Please print the entries exactly, omitting each image.
= Beginning of Section =
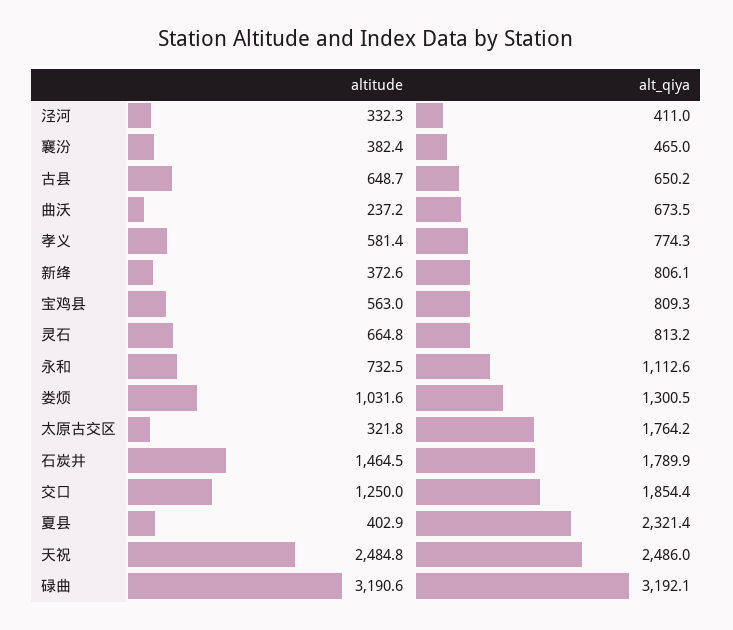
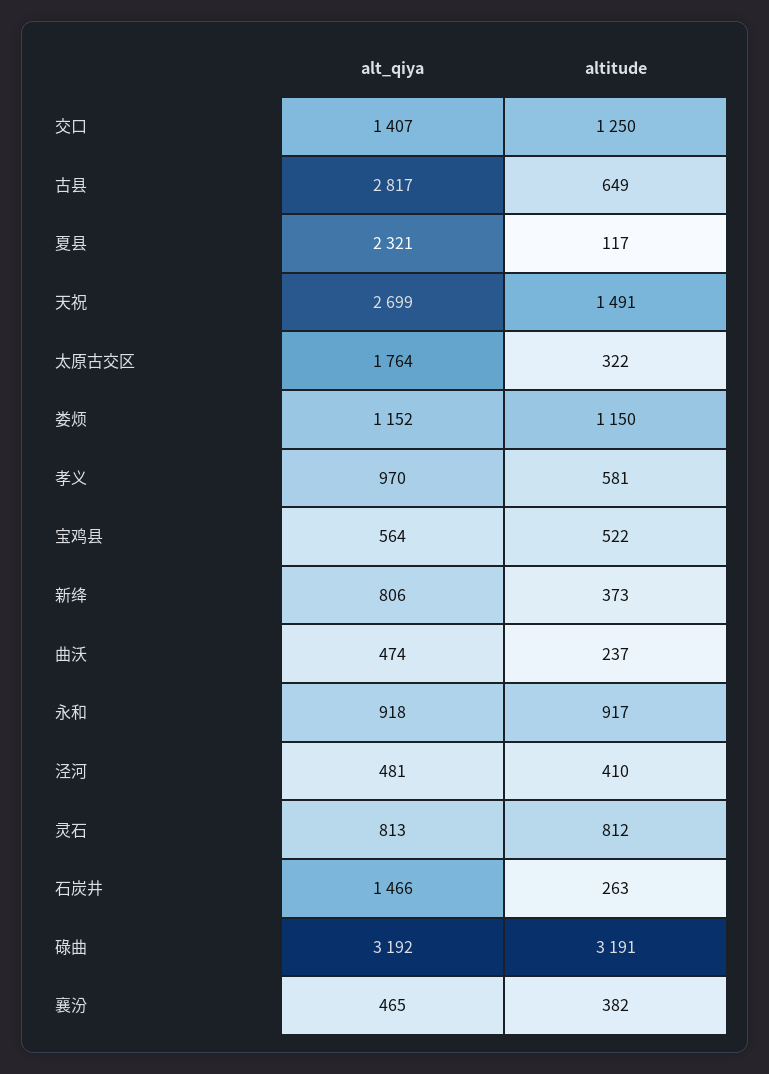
altitude, 泾河: 332.3 -> 410
alt_qiya, 泾河: 411 -> 481
alt_qiya, 古县: 650.2 -> 2817
alt_qiya, 曲沃: 673.5 -> 474
alt_qiya, 孝义: 774.3 -> 970
altitude, 宝鸡县: 563 -> 522
alt_qiya, 宝鸡县: 809.3 -> 564
altitude, 灵石: 664.8 -> 812
altitude, 永和: 732.5 -> 917
alt_qiya, 永和: 1112.6 -> 918
altitude, 娄烦: 1031.6 -> 1150
alt_qiya, 娄烦: 1300.5 -> 1152
altitude, 石炭井: 1464.5 -> 263
alt_qiya, 石炭井: 1789.9 -> 1466
alt_qiya, 交口: 1854.4 -> 1407
altitude, 夏县: 402.9 -> 117
altitude, 天祝: 2484.8 -> 1491
alt_qiya, 天祝: 2486 -> 2699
= End of Section =
▶ Response
altitude, 泾河: 332.3 -> 410
alt_qiya, 泾河: 411 -> 481
alt_qiya, 古县: 650.2 -> 2817
alt_qiya, 曲沃: 673.5 -> 474
alt_qiya, 孝义: 774.3 -> 970
altitude, 宝鸡县: 563 -> 522
alt_qiya, 宝鸡县: 809.3 -> 564
altitude, 灵石: 664.8 -> 812
altitude, 永和: 732.5 -> 917
alt_qiya, 永和: 1112.6 -> 918
altitude, 娄烦: 1031.6 -> 1150
alt_qiya, 娄烦: 1300.5 -> 1152
altitude, 石炭井: 1464.5 -> 263
alt_qiya, 石炭井: 1789.9 -> 1466
alt_qiya, 交口: 1854.4 -> 1407
altitude, 夏县: 402.9 -> 117
altitude, 天祝: 2484.8 -> 1491
alt_qiya, 天祝: 2486 -> 2699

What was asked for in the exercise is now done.